◆ Gösterilen metin ◆
78’ler Girişiminden Diyarbakır Cezaevi çağrısı: Vahşetin yaşandığı yer ‘İnsan Hakları Müzesi’ olmalı
Artı Gerçek- 12 Eylül 1980 darbesinin ardından 5 Nolu Askeri Cezaevi olarak kullanılan, ağır işkencelerin uygulanan yer olarak toplumsal hafızada yerini alan Diyarbakır E Tipi Kapalı Cezaevi’nin boşaltılarak kültür merkezine dönüştürülmesine tepkiler sürüyor. O tarihte cezaevinde kalan ve ağır işkencelere maruz kalanlardan oluşan 78'liler Girişimi, Diyarbakır E Tipi Kapalı Cezaevi önünde basın açıklaması yaptı.

◆ Yapılacaklar ◆
1. Diyarbakır Cezaevi haberine göre şu ifadelerin her birinin doğru olup olmadığını evet ya da hayır ile belirtiniz ve kararınızı dayandırdığınız sözcükleri haberden aynen aktarınız: (a) Cezaevi, 12 Eylül 1980 darbesinden sonra askeri cezaevi olarak kullanılmıştır. (b) Tepkiler, cezaevinin müzeye dönüştürülmesine yöneliktir. (c) Basın açıklaması cezaevinin önünde yapılmıştır.
2. Diyarbakır Cezaevi haberinin başlığındaki çağrıya göre vahşetin yaşandığı yer ne olmalıdır?
3. Diyarbakır Cezaevi haberinde "78’ler Girişiminden Diyarbakır" ifadesinden "basın açıklaması yaptı." ifadesine kadar uzanan bölümü aynen yazınız.
Listedeki kayıtlar başka bir kaynaktan alınmıştır.

◆ Kayıtlı veriler ◆
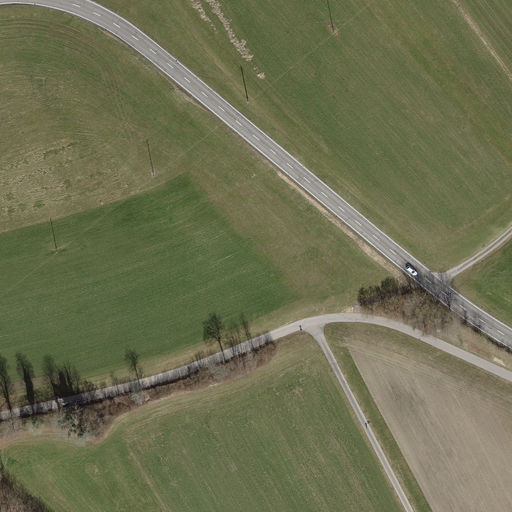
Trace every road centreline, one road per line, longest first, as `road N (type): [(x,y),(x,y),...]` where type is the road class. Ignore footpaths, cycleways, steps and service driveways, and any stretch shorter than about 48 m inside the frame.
road 1 (secondary): [(58,0),(138,40),(430,282),(511,339)]
road 2 (track): [(0,416),(191,368),(311,321)]
road 3 (track): [(311,321),(409,511)]
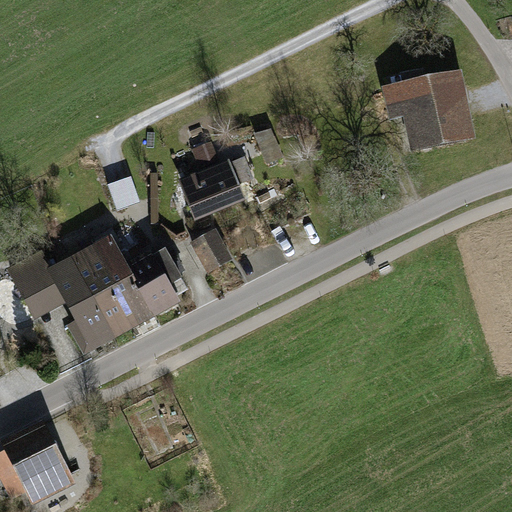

◆ Doğru cevaplar ◆
1.
(a) Evet: "12 Eylül 1980 darbesinin ardından 5 Nolu Askeri Cezaevi olarak kullanılan"
(b) Hayır: "kültür merkezine dönüştürülmesine tepkiler sürüyor"
(c) Evet: "Diyarbakır E Tipi Kapalı Cezaevi önünde basın açıklaması yaptı"

2. İnsan Hakları Müzesi olmalıdır.

3.
78’ler Girişiminden Diyarbakır Cezaevi çağrısı: Vahşetin yaşandığı yer ‘İnsan Hakları Müzesi’ olmalı
Artı Gerçek- 12 Eylül 1980 darbesinin ardından 5 Nolu Askeri Cezaevi olarak kullanılan, ağır işkencelerin uygulanan yer olarak toplumsal hafızada yerini alan Diyarbakır E Tipi Kapalı Cezaevi’nin boşaltılarak kültür merkezine dönüştürülmesine tepkiler sürüyor. O tarihte cezaevinde kalan ve ağır işkencelere maruz kalanlardan oluşan 78'liler Girişimi, Diyarbakır E Tipi Kapalı Cezaevi önünde basın açıklaması yaptı.